Camilo Valdes is a Ph.D. candidate in the Bioinformatics Research Group (BioRG) at the School of Computing and Information Sciences, working on cloud computing, machine learning, and genomics under the supervision of Professor Giri Narasimhan. He completed two B.Sc. degrees in Computer Science and Biology from FIU, and then worked at the University of Miami’s Center for Computational Science as a research analyst. He has published papers in top journals such as Nature, the Proceedings of the National Academy of Sciences, Oxford Bioinformatics, and the proceedings of the Intelligent Systems for Molecular Biology and European Conference on Computational Biology. He was also awarded a $25,000 research award from Amazon to develop scalable analysis tools and methods for metagenomics.

Description

A microbiome is a collection of microorganisms that inhabit a particular environmental niche such as the human body or earth soil. Profiling a microbiome is a critical task that tells us what microorganisms are present, and in what proportions.

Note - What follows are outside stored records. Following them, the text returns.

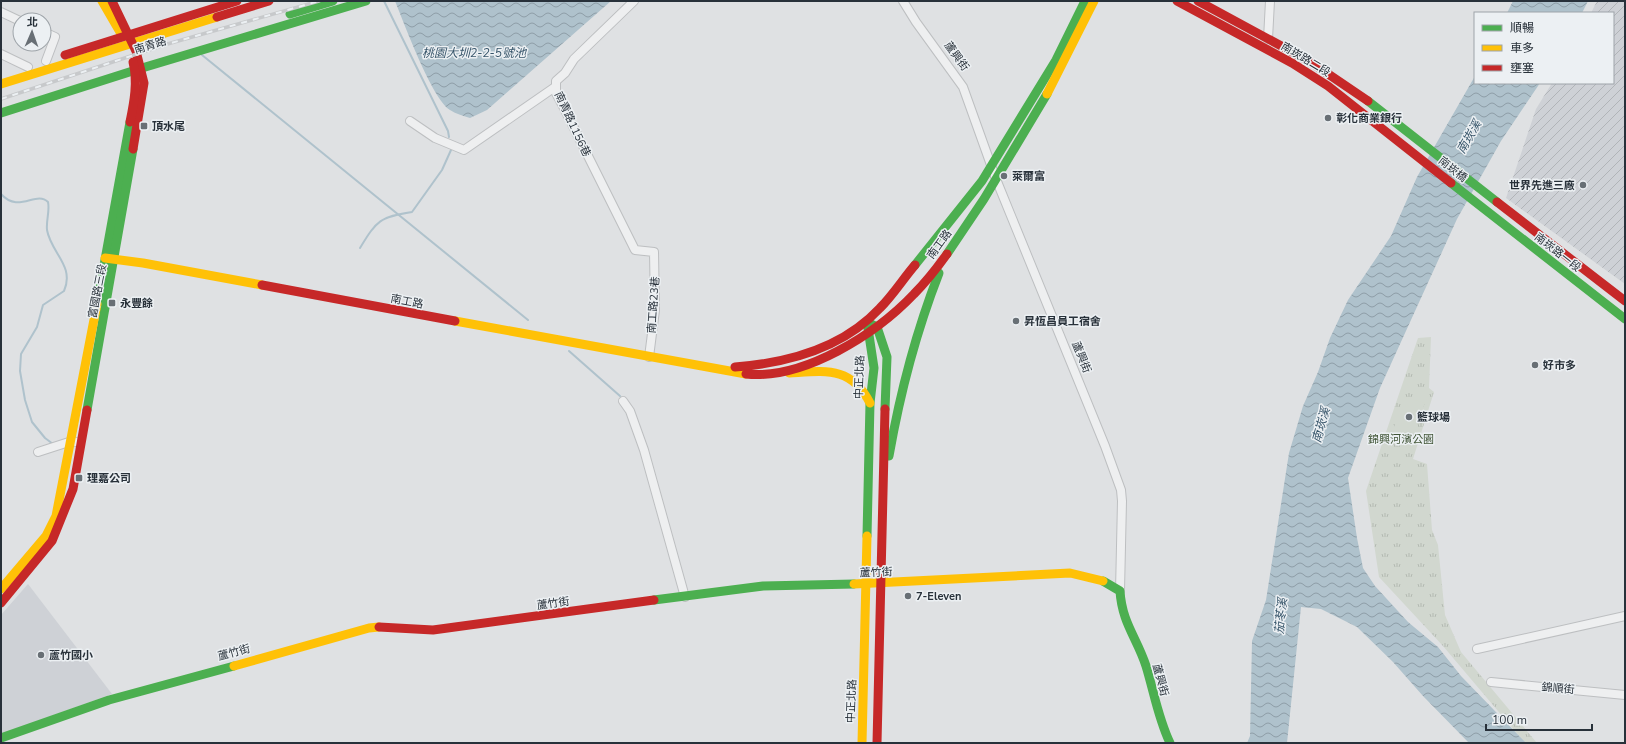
<svg xmlns="http://www.w3.org/2000/svg" width="1626" height="744" font-family="'Nunito Sans','Noto Sans TC',sans-serif">
	<defs>
		<pattern id="industrial-furrows" width="10" height="10" patternUnits="userSpaceOnUse"><rect width="10" height="10" fill="#ced1d6"/><path d="M-1 1l2-2M0 10L10 0M9 11l2-2" fill="none" stroke="#b1b4b8"/></pattern>
		<pattern id="park-tufts" width="24" height="20" patternUnits="userSpaceOnUse"><rect width="24" height="20" fill="#d1d7cf"/><path d="M3 7l-1-3M5 7V3M7 7l1-3M15 17l-1-3M17 17v-4M19 17l1-3" fill="none" stroke="#b3b9b2"/></pattern>
		<pattern id="water-waves" width="16" height="10" patternUnits="userSpaceOnUse"><rect width="16" height="10" fill="#afc2cc"/><path d="M0 5q4-4 8 0t8 0" fill="none" stroke="#8e9ea7"/></pattern>
	</defs>
	<rect width="100%" height="100%" fill="#dfe1e3"/>
	<path fill="#ced1d6" d="M28 584 112 694 1 734V615Z"/>
	<path fill="url(#industrial-furrows)" d="M1597 1H1625V284L1506 198 1536 109 1552 83H1613V13H1591Z"/>
	<path fill="url(#park-tufts)" d="M1431 337 1429 388 1434 392 1413 459 1427 464 1432 530 1438 545 1445 615 1461 652 1537 743H1525L1443 646 1379 577 1366 491 1418 338Z"/>
	<path fill="#d1d7cf" d="M1404 397 1425 403 1413 437 1393 430Z"/>
	<g fill="url(#water-waves)">
		<path d="M395 1H611L487 110 470 118C464 116 456 114 450 110 432 99 404 23 395 1Z"/>
		<path d="M1513 1H1588L1582 13H1507Z"/>
		<path d="M1475 76V83H1540L1501 141 1457 219 1380 388 1348 478 1357 538 1363 568 1375 586 1408 622 1438 647 1461 676 1526 743H1469L1423 696 1393 662 1357 627 1321 609 1301 607 1287 743H1247L1250 736 1252 641 1266 600 1289 453 1303 406 1318 372 1330 338 1348 300 1391 236 1417 177Z"/>
	</g>
	<g fill="none" stroke-linecap="round" stroke-linejoin="round">
		<g stroke="#afc2cc" stroke-width="2">
			<path d="M384 1 448 131 449 137"/>
			<path d="M202 55 528 320"/>
			<path d="M1 194C19 214 36 190 48 202 50 211 46 220 47 230 51 253 75 266 64 291L43 305 37 327 21 354 20 371 25 400 32 422 45 438 53 444"/>
			<path d="M360 248C377 220 380 217 412 212L442 170 451 150"/>
			<path d="M569 351 620 396"/>
		</g>
		<defs>
			<g id="street">
				<path d="M634 1 574 59 565 73 556 81V93L565 110 635 250 654 252 655 310 649 357"/>
				<path d="M903 1 916 22 963 87 996 179 1105 446 1121 490 1122 501 1120 591"/>
				<path d="M1 12 20 21"/>
				<path d="M44 32 55 37 46 61"/>
				<path d="M1268 39 1270 1"/>
				<path d="M1 54 28 67"/>
				<path d="M410 121 435 138 464 150 555 87"/>
				<path d="M623 401 630 411 644 450 685 597"/>
				<path d="M38 452 72 441 76 442"/>
				<path d="M1477 649 1625 616"/>
				<path d="M1491 682 1625 695"/>
			</g>
		</defs>
		<use href="#street" stroke="#bdbfc1" stroke-width="10"/>
		<use href="#street" stroke="#eeeff0" stroke-width="8"/>
		<g stroke="#4caf50" stroke-width="9">
			<path d="M290 14 333 1"/>
			<path d="M1368 101 1497 202"/>
			<path d="M1 113 142 68 366 1"/>
			<path d="M1451 183 1625 319"/>
			<path d="M947 254 984 199 1047 94"/>
			<path d="M915 265 982 181 1056 60 1085 1"/>
			<path d="M97 304 130 122"/>
			<path d="M87 410 133 149"/>
			<path d="M889 456C900 393 916 332 939 273"/>
			<path d="M867 536 870 403 874 368 867 322 877 327 887 357 885 409"/>
			<path d="M1103 581 1120 591C1122 623 1137 638 1146 666 1154 692 1158 718 1170 743"/>
			<path d="M654 600 763 586 854 584"/>
			<path d="M1 738 109 700 234 666"/>
		</g>
		<g stroke="#ffc107" stroke-width="9">
			<path d="M102 1 120 32"/>
			<path d="M1 84 217 17"/>
			<path d="M1047 94 1094 1"/>
			<path d="M105 258 143 263 262 285"/>
			<path d="M455 321 746 374"/>
			<path d="M789 373C826 371 851 366 870 403"/>
			<path d="M854 584 1070 573 1103 581"/>
			<path d="M1 589 46 536 56 516 97 304"/>
			<path d="M234 666 369 628 379 627"/>
			<path d="M862 743 867 536"/>
		</g>
		<g stroke="#c62828" stroke-width="9">
			<path d="M112 1 136 51 144 83 133 149"/>
			<path d="M1177 1 1292 63 1328 86 1451 183"/>
			<path d="M1198 1 1309 61 1368 101"/>
			<path d="M217 17 269 1"/>
			<path d="M65 55 237 1"/>
			<path d="M130 122C134 103 138 81 133 62"/>
			<path d="M1497 202 1625 301"/>
			<path d="M262 285 455 321"/>
			<path d="M735 367C787 363 843 348 880 308 893 295 903 279 915 265"/>
			<path d="M746 374C804 380 876 334 914 294 926 282 937 268 947 254"/>
			<path d="M1 603 52 541 73 489 87 410"/>
			<path d="M379 627 433 630 654 600"/>
			<path d="M877 743 885 409"/>
		</g>
		<defs>
			<path id="rail" d="M1 99 164 45 319 1"/>
		</defs>
		<use href="#rail" stroke="#c7c9cb" stroke-width="3.5"/>
		<use href="#rail" stroke="#ecf0f3" stroke-width="2" stroke-dasharray="6" stroke-linecap="butt"/>
	</g>
	<g fill="#686f75" stroke="#ecf0f3" stroke-width="1.5">
		<circle cx="1328" cy="118" r="4"/>
		<rect x="140" y="122" width="8" height="8" rx="2"/>
		<circle cx="1004" cy="176" r="4"/>
		<circle cx="1583" cy="185" r="4"/>
		<rect x="108" y="299" width="8" height="8" rx="2"/>
		<circle cx="1016" cy="321" r="4"/>
		<circle cx="1535" cy="365" r="4"/>
		<circle cx="1409" cy="417" r="4"/>
		<rect x="75" y="474" width="8" height="8" rx="2"/>
		<circle cx="908" cy="596" r="4"/>
		<circle cx="41" cy="655" r="4"/>
	</g>
	<g text-anchor="middle" stroke-width="3" stroke-linejoin="round" paint-order="stroke">
		<g font-size="11" fill="#28313a" stroke="#ecf0f3">
			<text transform="translate(150 45) rotate(-17)" y="4">南青路</text>
			<text transform="translate(957 56) rotate(54)" y="4">蘆興街</text>
			<text transform="translate(1306 59) rotate(31)" y="4">南崁路二段</text>
			<text transform="translate(573 124) rotate(65)" y="4">南青路1156巷</text>
			<text transform="translate(1453 169) rotate(39)" y="4">南崁橋</text>
			<text transform="translate(939 244) rotate(-54)" y="4">南工路</text>
			<text transform="translate(1558 252) rotate(38)" y="4">南崁路一段</text>
			<text transform="translate(97 291) rotate(-79)" y="4">富國路三段</text>
			<text transform="translate(407 301) rotate(11)" y="4">南工路</text>
			<text transform="translate(653 305) rotate(-86)" y="4">南工路23巷</text>
			<text transform="translate(1082 357) rotate(68)" y="4">蘆興街</text>
			<text transform="translate(859 377) rotate(-88)" y="4">中正北路</text>
			<text transform="translate(876 572) rotate(-2)" y="4">蘆竹街</text>
			<text transform="translate(553 603) rotate(-8)" y="4">蘆竹街</text>
			<text transform="translate(234 652) rotate(-15)" y="4">蘆竹街</text>
			<text transform="translate(1161 680) rotate(75)" y="4">蘆興街</text>
			<text transform="translate(1558 688) rotate(5)" y="4">錦順街</text>
			<text transform="translate(851 701) rotate(-88)" y="4">中正北路</text>
		</g>
		<g font-size="11" font-weight="bold" fill="#28313a" stroke="#ecf0f3" text-anchor="start">
			<text x="1336" y="122">彰化商業銀行</text>
			<text x="152" y="130">頂水尾</text>
			<text x="1012" y="180">萊爾富</text>
			<text x="1575" y="189" text-anchor="end">世界先進三廠</text>
			<text x="120" y="307">永豐餘</text>
			<text x="1024" y="325">昇恆昌員工宿舍</text>
			<text x="1543" y="369">好市多</text>
			<text x="1417" y="421">籃球場</text>
			<text x="87" y="482">理嘉公司</text>
			<text x="916" y="600">7-Eleven</text>
			<text x="49" y="659">蘆竹國小</text>
		</g>
		<g font-size="11" fill="#415537" stroke="#ecf0f3">
			<text x="1401" y="443">錦興河濱公園</text>
		</g>
		<g font-size="12" font-style="italic" fill="#37556a" stroke="#ecf0f3">
			<text x="474" y="57">桃園大圳2-2-5號池</text>
			<text transform="translate(1469 137) rotate(-60)" y="4">南崁溪</text>
			<text transform="translate(1321 425) rotate(-74)" y="4">南崁溪</text>
			<text transform="translate(1281 616) rotate(-84)" y="4">茄苳溪</text>
		</g>
	</g>
	<rect width="1626" height="744" fill="none" stroke="#28313a" stroke-width="4"/>
	<rect x="1474" y="12" width="140" height="72" fill="#ecf0f3" stroke="#9ea4a9"/>
	<rect x="1482" y="25" width="20" height="6" fill="#4caf50" stroke="#9ea4a9"/>
	<text x="1510" y="32" font-size="12" fill="#28313a">順暢</text>
	<rect x="1482" y="45" width="20" height="6" fill="#ffc107" stroke="#9ea4a9"/>
	<text x="1510" y="52" font-size="12" fill="#28313a">車多</text>
	<rect x="1482" y="65" width="20" height="6" fill="#c62828" stroke="#9ea4a9"/>
	<text x="1510" y="72" font-size="12" fill="#28313a">壅塞</text>
	<g transform="translate(32 32) rotate(2)"><circle r="19" fill="#ecf0f3" stroke="#9ea4a9"/>
	<path d="M0-3L7 15L0 10L-7 15Z" fill="#686f75"/>
	<text y="-6" font-size="11" font-weight="bold" text-anchor="middle" fill="#28313a">北</text>
	</g>
	<path d="M1486 724v6h106v-6" fill="none" stroke="#28313a" stroke-width="2"/>
	<text x="1492" y="724" font-size="12" fill="#28313a" stroke="#ecf0f3" stroke-width="3" paint-order="stroke">100 m</text>
</svg>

A powerful approach for profiling microbiomes is to do metagenomic whole-genome sequencing (mWGS), followed by a bioinformatic analysis that uses a reference collection of microbial genomes to infer the profile. Advances in recent years have steadily reduced the cost of sequencing genomes and microbiomes. Consequently, this has resulted in ever increasing collections of reference genomic sequences and enormous numbers of extremely large and complex metagenomic datasets. The analysis of these massive datasets poses a computational challenge as the profiling task requires the use of enormous indexes of the reference genomes and generates extremely large intermediate results.

As a first step, we propose novel, accurate, and scalable methods for the analysis of massive mWGS datasets, while simultaneously using a “complete” reference genome collection that reflects the entirety of our current knowledge, with the goal of creating high-resolution profiles that deliver correct estimates on metagenomic bacterial populations. The proposed methods leverage streaming architectures as well as distributed computational pipelines to create dynamic computational clusters that can process large amounts of DNA sequencing data at scale, and that run much faster, and significantly cheaper, than other state of the art tools.